Llevaba viéndole unos días. Al principio no hizo caso, pero finalmente decidió hacer algo; le estaba obsesionando, y a su corazón no le convenía estresarse.
Se encontraba en mitad del camino, aquel que daba a la ventana de su habitación. Todas las noches. Antes de bajar la persiana. Ahí, inmóvil. Un gato negro cuyos ojos atravesaban la oscuridad hasta llegar a los suyos como dos cuentas brillantes. Así pues, cuando la curiosidad y la obsesión llegaron a su límite, salió con una bata y se dirigió al camino.
Conforme se acercaba, la cicatriz de su rodilla empezó a despertar.
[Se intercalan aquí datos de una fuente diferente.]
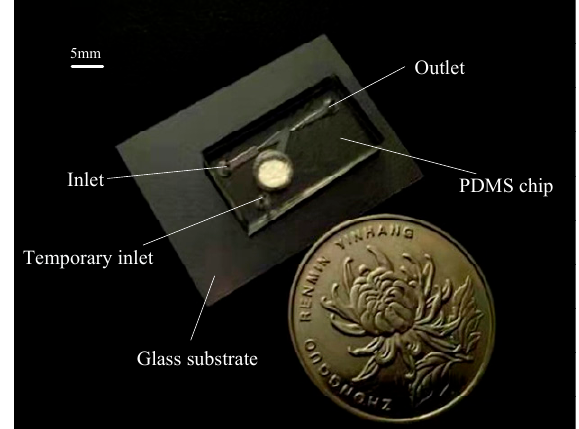
Figure 6. Photograph of one thermal bubble-driven micropump.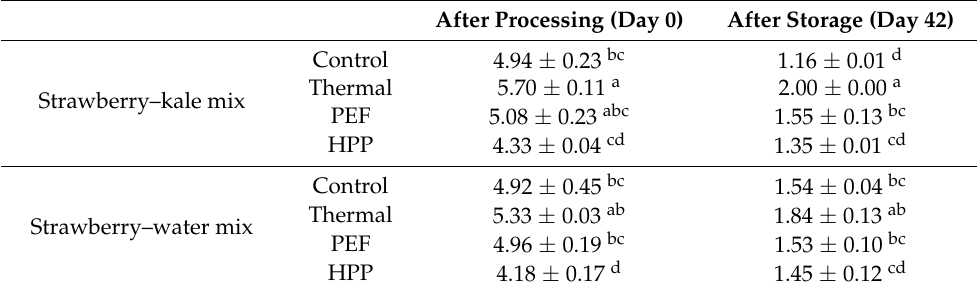
Table 2. Ascorbic acid/dehydroascorbic acid concentrations (mg/100 g) in the strawberry–kale mix and strawberry–water mix directly after processing (day 0) and after the storage (day 42) (n = 2). Different letters indicate significant differences per column. Kale samples exhibited values below the detection limit (1 mg/100 g) and are not reported.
Aquellos ojos le siguieron en todo momento. Entonces, solo a unos escasos pasos de él, se abalanzaron sobre su cara, haciéndole caer de espaldas.
Entre arañazos y mordiscos, le pareció ver el familiar rostro de una chica. Una joven que conocía muy bien. Luego desapareció, y el gato se perdió en la oscuridad.
Al reincorporarse, sentado aún, vio los faros de un coche acercándose a toda velocidad. No le dio tiempo a retirarse, solo logró realizar el inútil gesto de protegerse con sus brazos.
Horribles segundos después, seguía ahí, tirado en mitad del camino, sin un rasguño. No había ni rastro del coche. Este, al igual que el rostro de la joven, había desaparecido.
Todo lo contrario podía decirse del recuerdo resurgido en su mente.
Ese en el que atropellaba y enterraba a aquella chica.